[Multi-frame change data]
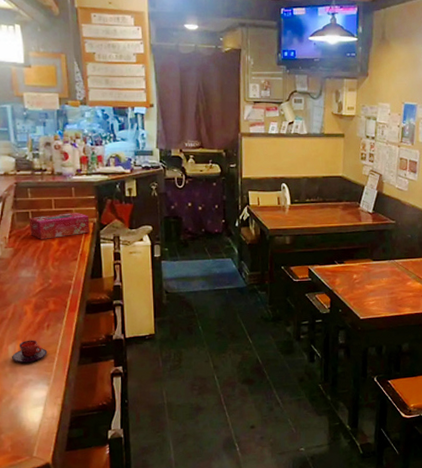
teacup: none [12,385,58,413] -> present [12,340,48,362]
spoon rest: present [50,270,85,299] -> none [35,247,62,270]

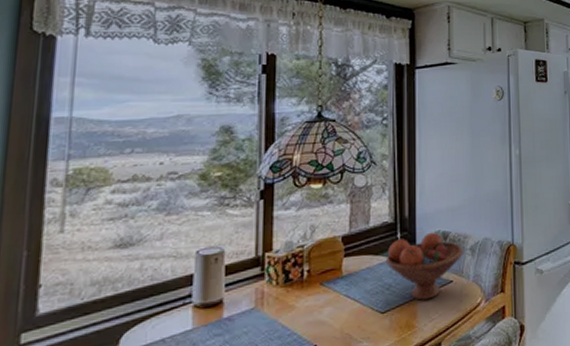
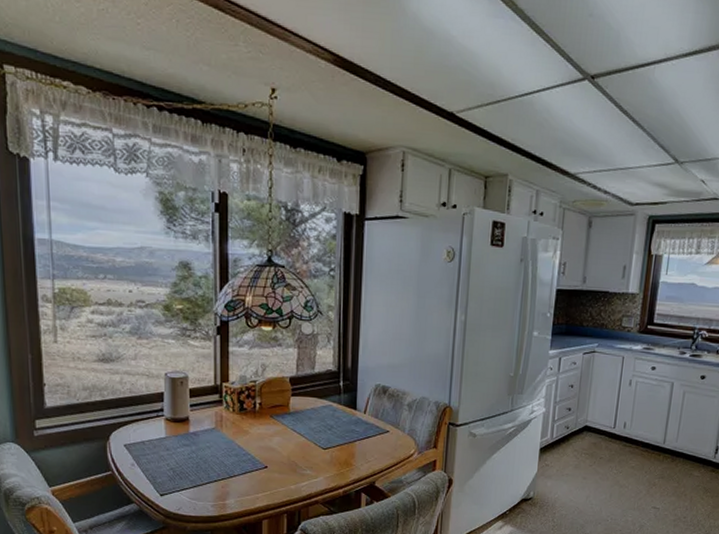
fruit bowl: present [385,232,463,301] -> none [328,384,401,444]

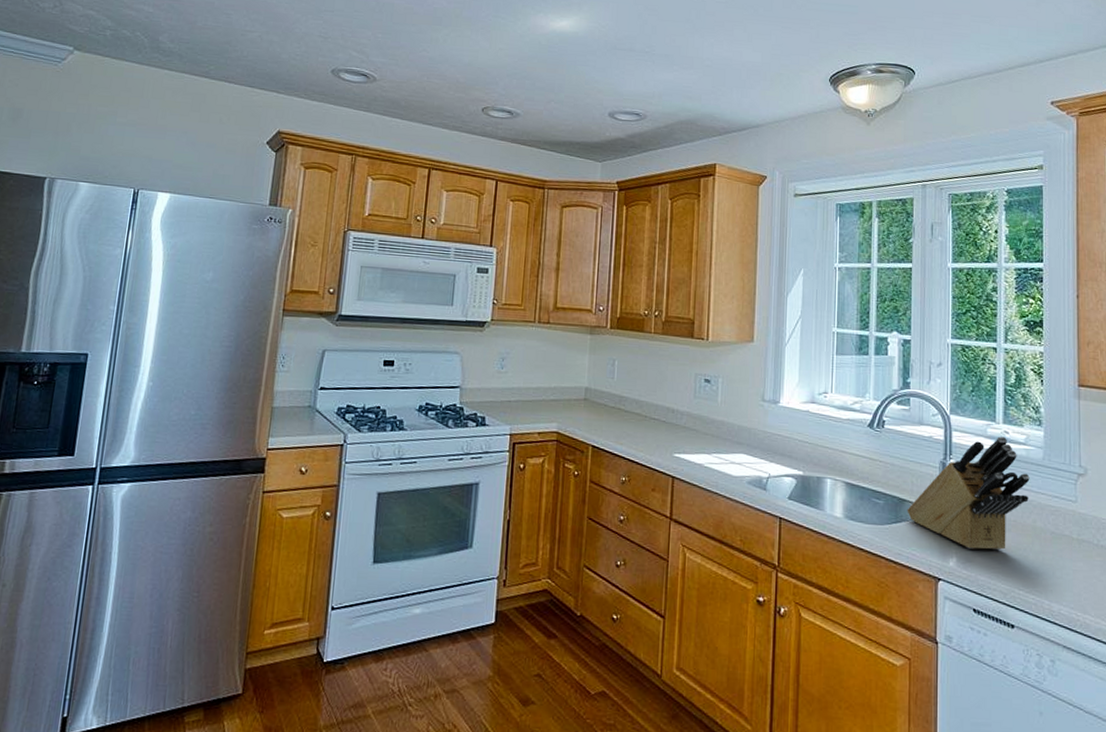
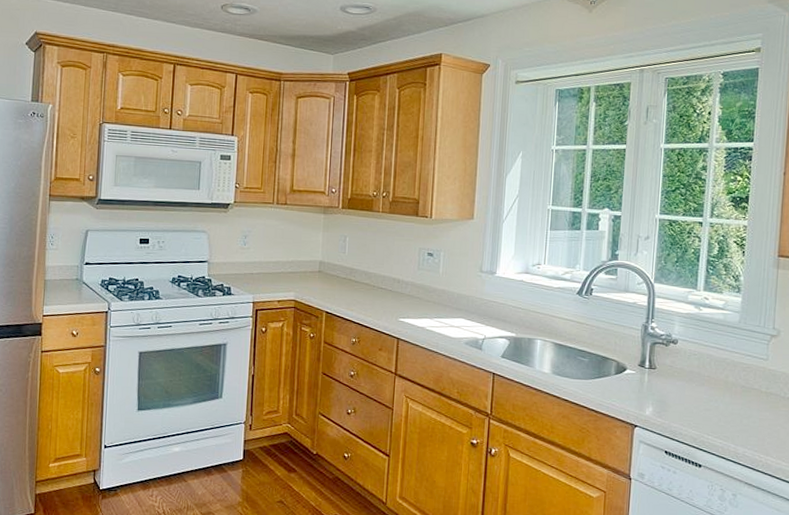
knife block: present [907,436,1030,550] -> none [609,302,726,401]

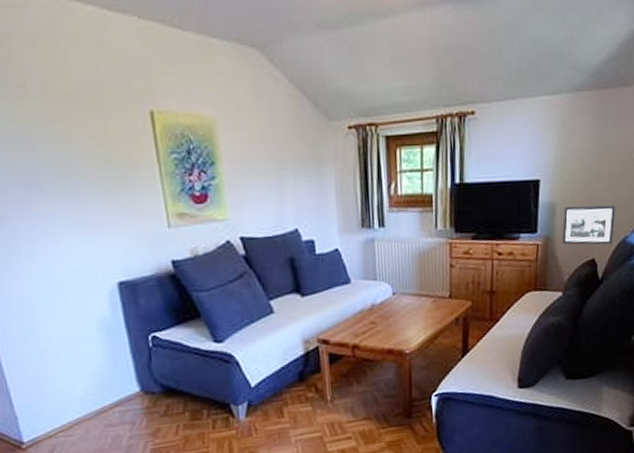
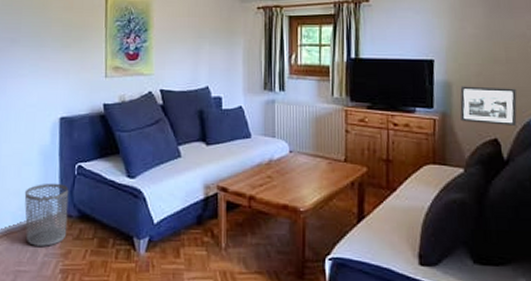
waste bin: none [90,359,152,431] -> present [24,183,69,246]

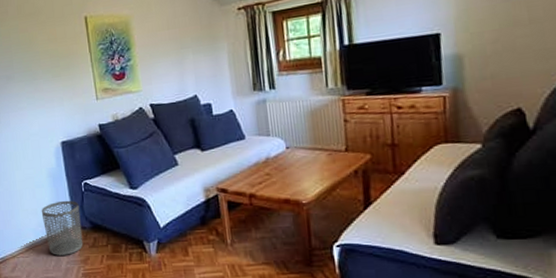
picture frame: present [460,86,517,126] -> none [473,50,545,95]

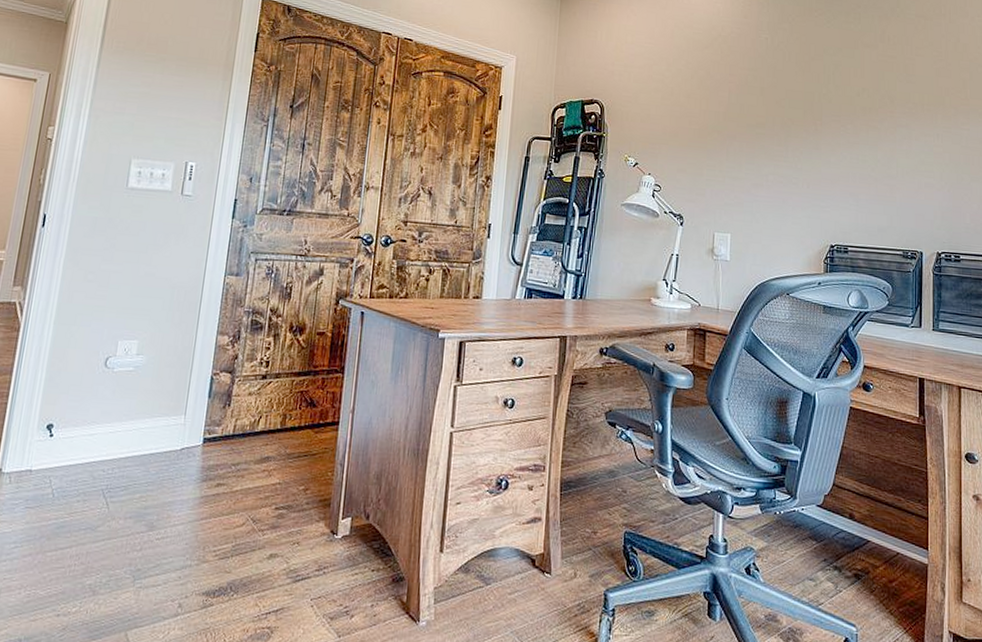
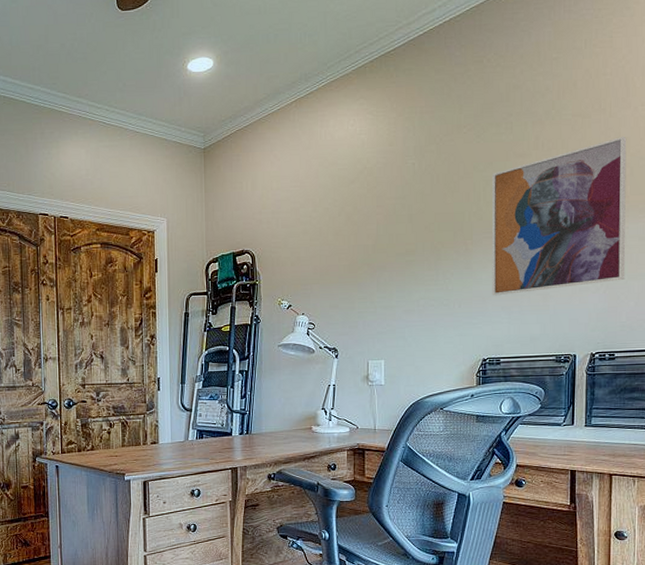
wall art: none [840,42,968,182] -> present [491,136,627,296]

**TASK TO COMPLETE:**
In your copy, restate the data above word for word but leave out any picture.

**TASK OUTPUT:**
teacup: none [12,385,58,413] -> present [12,340,48,362]
spoon rest: present [50,270,85,299] -> none [35,247,62,270]

fruit bowl: present [385,232,463,301] -> none [328,384,401,444]

knife block: present [907,436,1030,550] -> none [609,302,726,401]

waste bin: none [90,359,152,431] -> present [24,183,69,246]

picture frame: present [460,86,517,126] -> none [473,50,545,95]

wall art: none [840,42,968,182] -> present [491,136,627,296]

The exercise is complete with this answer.